A byproduct of his research, however, was the discovery that, of the women who survived TSS, a substantial proportion developed autoimmune disorders: 11 of the 123 women in one survey developed lupus and a further 40 per cent had early symptoms of arthritis a striking finding considering that most TSS sufferers were under the age of 35 (J Infec Dis, 1981; 143: 509-16; Ann Int Med, 1982; 96: 982-6; see also The Coming Plague, Laurie Garrett, Penguin, 1994). But not all women infected with the
Staph a. virus develop TSS. The question is, is there a population of women walking around with more subtle self destruction taking place inside of them which is linked to the virus?

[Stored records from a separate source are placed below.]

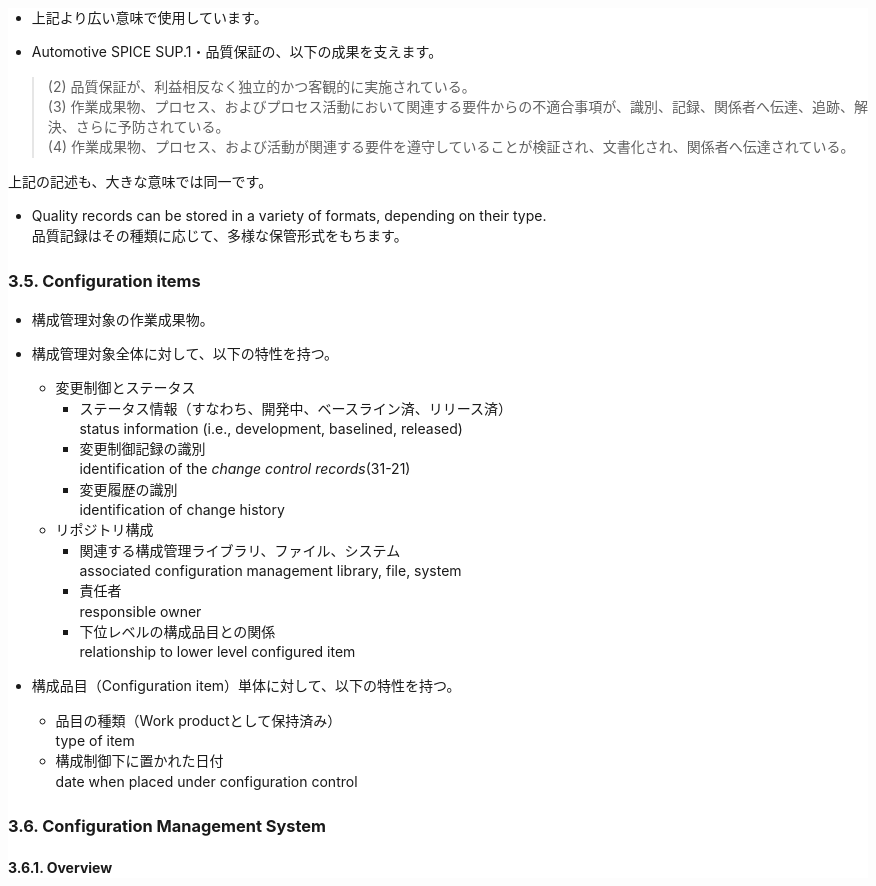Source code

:   - 上記より広い意味で使用しています。

- Automotive SPICE SUP.1・品質保証の、以下の成果を支えます。

> (2) 品質保証が、利益相反なく独立的かつ客観的に実施されている。  
> (3) 作業成果物、プロセス、およびプロセス活動において関連する要件からの不適合事項が、識別、記録、関係者へ伝達、追跡、解決、さらに予防されている。  
> (4) 作業成果物、プロセス、および活動が関連する要件を遵守していることが検証され、文書化され、関係者へ伝達されている。

上記の記述も、大きな意味では同一です。

- Quality records can be stored in a variety of formats, depending on their type.  
  品質記録はその種類に応じて、多様な保管形式をもちます。

### 3.5. Configuration items

- 構成管理対象の作業成果物。

- 構成管理対象全体に対して、以下の特性を持つ。
  - 変更制御とステータス
    - ステータス情報（すなわち、開発中、ベースライン済、リリース済）  
      status information (i.e., development, baselined, released)
    - 変更制御記録の識別  
      identification of the _change control records_(31-21)
    - 変更履歴の識別  
      identification of change history
  - リポジトリ構成
    - 関連する構成管理ライブラリ、ファイル、システム  
      associated configuration management library, file, system
    - 責任者  
      responsible owner
    - 下位レベルの構成品目との関係  
      relationship to lower level configured item

- 構成品目（Configuration item）単体に対して、以下の特性を持つ。
  - 品目の種類（Work productとして保持済み）  
    type of item
  - 構成制御下に置かれた日付  
    date when placed under configuration control

### 3.6. Configuration Management System

#### 3.6.1. Overview
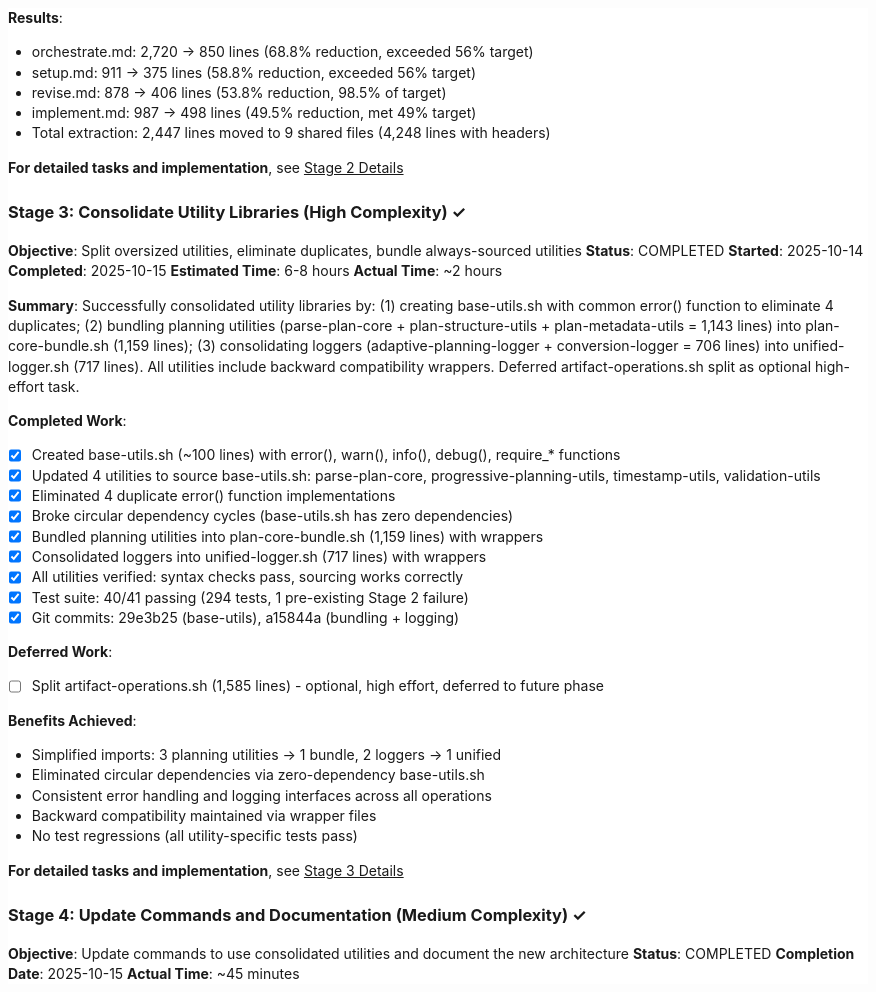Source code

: **Results**:
- orchestrate.md: 2,720 → 850 lines (68.8% reduction, exceeded 56% target)
- setup.md: 911 → 375 lines (58.8% reduction, exceeded 56% target)
- revise.md: 878 → 406 lines (53.8% reduction, 98.5% of target)
- implement.md: 987 → 498 lines (49.5% reduction, met 49% target)
- Total extraction: 2,447 lines moved to 9 shared files (4,248 lines with headers)

**For detailed tasks and implementation**, see [Stage 2 Details](stage_2_orchestrate_extraction.md)

### Stage 3: Consolidate Utility Libraries (High Complexity) ✓
**Objective**: Split oversized utilities, eliminate duplicates, bundle always-sourced utilities
**Status**: COMPLETED
**Started**: 2025-10-14
**Completed**: 2025-10-15
**Estimated Time**: 6-8 hours
**Actual Time**: ~2 hours

**Summary**: Successfully consolidated utility libraries by: (1) creating base-utils.sh with common error() function to eliminate 4 duplicates; (2) bundling planning utilities (parse-plan-core + plan-structure-utils + plan-metadata-utils = 1,143 lines) into plan-core-bundle.sh (1,159 lines); (3) consolidating loggers (adaptive-planning-logger + conversion-logger = 706 lines) into unified-logger.sh (717 lines). All utilities include backward compatibility wrappers. Deferred artifact-operations.sh split as optional high-effort task.

**Completed Work**:
- [x] Created base-utils.sh (~100 lines) with error(), warn(), info(), debug(), require_* functions
- [x] Updated 4 utilities to source base-utils.sh: parse-plan-core, progressive-planning-utils, timestamp-utils, validation-utils
- [x] Eliminated 4 duplicate error() function implementations
- [x] Broke circular dependency cycles (base-utils.sh has zero dependencies)
- [x] Bundled planning utilities into plan-core-bundle.sh (1,159 lines) with wrappers
- [x] Consolidated loggers into unified-logger.sh (717 lines) with wrappers
- [x] All utilities verified: syntax checks pass, sourcing works correctly
- [x] Test suite: 40/41 passing (294 tests, 1 pre-existing Stage 2 failure)
- [x] Git commits: 29e3b25 (base-utils), a15844a (bundling + logging)

**Deferred Work**:
- [ ] Split artifact-operations.sh (1,585 lines) - optional, high effort, deferred to future phase

**Benefits Achieved**:
- Simplified imports: 3 planning utilities → 1 bundle, 2 loggers → 1 unified
- Eliminated circular dependencies via zero-dependency base-utils.sh
- Consistent error handling and logging interfaces across all operations
- Backward compatibility maintained via wrapper files
- No test regressions (all utility-specific tests pass)

**For detailed tasks and implementation**, see [Stage 3 Details](stage_3_utility_consolidation.md)

### Stage 4: Update Commands and Documentation (Medium Complexity) ✓
**Objective**: Update commands to use consolidated utilities and document the new architecture
**Status**: COMPLETED
**Completion Date**: 2025-10-15
**Actual Time**: ~45 minutes
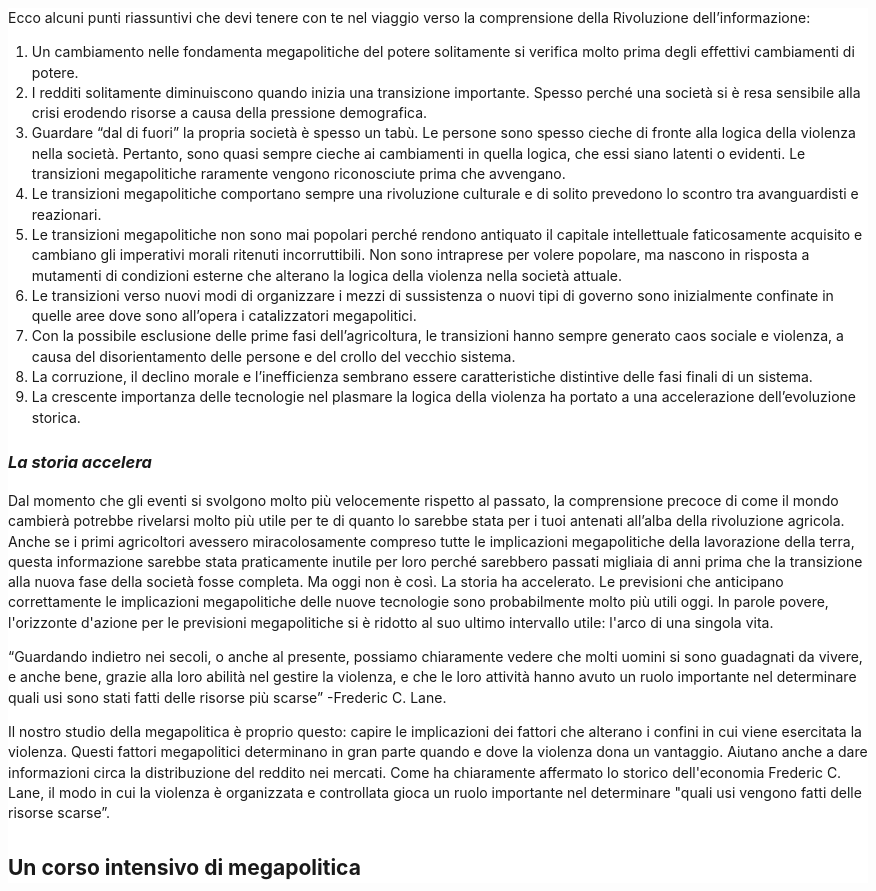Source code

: Ecco alcuni punti riassuntivi che devi tenere con te nel viaggio verso la comprensione della Rivoluzione dell’informazione:

1. Un cambiamento nelle fondamenta megapolitiche del potere solitamente si verifica molto prima degli effettivi cambiamenti di potere.
2. I redditi solitamente diminuiscono quando inizia una transizione importante. Spesso perché una società si è resa sensibile alla crisi erodendo risorse a causa della pressione demografica.
3. Guardare “dal di fuori” la propria società è spesso un tabù. Le persone sono spesso cieche di fronte alla logica della violenza nella società. Pertanto, sono quasi sempre cieche ai cambiamenti in quella logica, che essi siano latenti o evidenti. Le transizioni megapolitiche raramente vengono riconosciute prima che avvengano.
4. Le transizioni megapolitiche comportano sempre una rivoluzione culturale e di solito prevedono lo scontro tra avanguardisti e reazionari.
5. Le transizioni megapolitiche non sono mai popolari perché rendono antiquato il capitale intellettuale faticosamente acquisito e cambiano gli imperativi morali ritenuti incorruttibili. Non sono intraprese per volere popolare, ma nascono in risposta a mutamenti di condizioni esterne che alterano la logica della violenza nella società attuale.
6. Le transizioni verso nuovi modi di organizzare i mezzi di sussistenza o nuovi tipi di governo sono inizialmente confinate in quelle aree dove sono all’opera i catalizzatori megapolitici.
7. Con la possibile esclusione delle prime fasi dell’agricoltura, le transizioni hanno sempre generato caos sociale e violenza, a causa del disorientamento delle persone e del crollo del vecchio sistema.
8. La corruzione, il declino morale e l’inefficienza sembrano essere caratteristiche distintive delle fasi finali di un sistema.
9.  La crescente importanza delle tecnologie nel plasmare la logica della violenza ha portato a una accelerazione dell’evoluzione storica.

### _La storia accelera_

Dal momento che gli eventi si svolgono molto più velocemente rispetto al passato, la comprensione precoce di come il mondo cambierà potrebbe rivelarsi molto più utile per te di quanto lo sarebbe stata per i tuoi antenati all’alba della rivoluzione agricola. Anche se i primi agricoltori avessero miracolosamente compreso tutte le implicazioni megapolitiche della lavorazione della terra, questa informazione sarebbe stata praticamente inutile per loro perché sarebbero passati migliaia di anni prima che la transizione alla nuova fase della società fosse completa. Ma oggi non è così. La storia ha accelerato. Le previsioni che anticipano correttamente le implicazioni megapolitiche delle nuove tecnologie sono probabilmente molto più utili oggi. In parole povere, l'orizzonte d'azione per le previsioni megapolitiche si è ridotto al suo ultimo intervallo utile: l'arco di una singola vita.

“Guardando indietro nei secoli, o anche al presente, possiamo chiaramente vedere che molti uomini si sono guadagnati da vivere, e anche bene, grazie alla loro abilità nel gestire la violenza, e che le loro attività hanno avuto un ruolo importante nel determinare quali usi sono stati fatti delle risorse più scarse” -Frederic C. Lane.

Il nostro studio della megapolitica è proprio questo: capire le implicazioni dei fattori che alterano i confini in cui viene esercitata la violenza. Questi fattori megapolitici determinano in gran parte quando e dove la violenza dona un vantaggio. Aiutano anche a dare informazioni circa la distribuzione del reddito nei mercati. Come ha chiaramente affermato lo storico dell'economia Frederic C. Lane, il modo in cui la violenza è organizzata e controllata gioca un ruolo importante nel determinare "quali usi vengono fatti delle risorse scarse”.

## Un corso intensivo di megapolitica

There are other theories as well. In America, Dr. William Crook has suggested that chronic intestinal yeast infections can promote a wide range of illnesses, from fatigue, depression, and bloating to more serious diseases such as lupus. The theory is that the yeast germ, known as Candida albicans, produces toxins which are absorbed from the gastrointestinal tract into the body. These toxins are thought to provoke either autoimmune reactions or other adverse effects. (Nutrition and Healing, 1995; 2(12): 1, l0-11). Treatment with an anti-candida diet (see box p5) has been shown to reduce levels of anti nuclear antibodies (ANA), the cells which attack the body.
The link between food allergy and lupus is another fruitful avenue for exploration, according to the copious anecdotal evidence to date. In one report a child with lupus was found to have antibodies to milk. Symptoms vanished when he eliminated milk from his diet, and returned when he drank milk on a further two occasions (J Pedia, 1974; 84:59-647). In a study from Australia, four patients with lupus had marked symptom relief after following a programme that included nutritional supplements and avoiding allergenic foods. In addition to a reduction in symptoms, their ANA levels became normal (Int Clin Nutr Rev, 1985; 5(4): 166-76).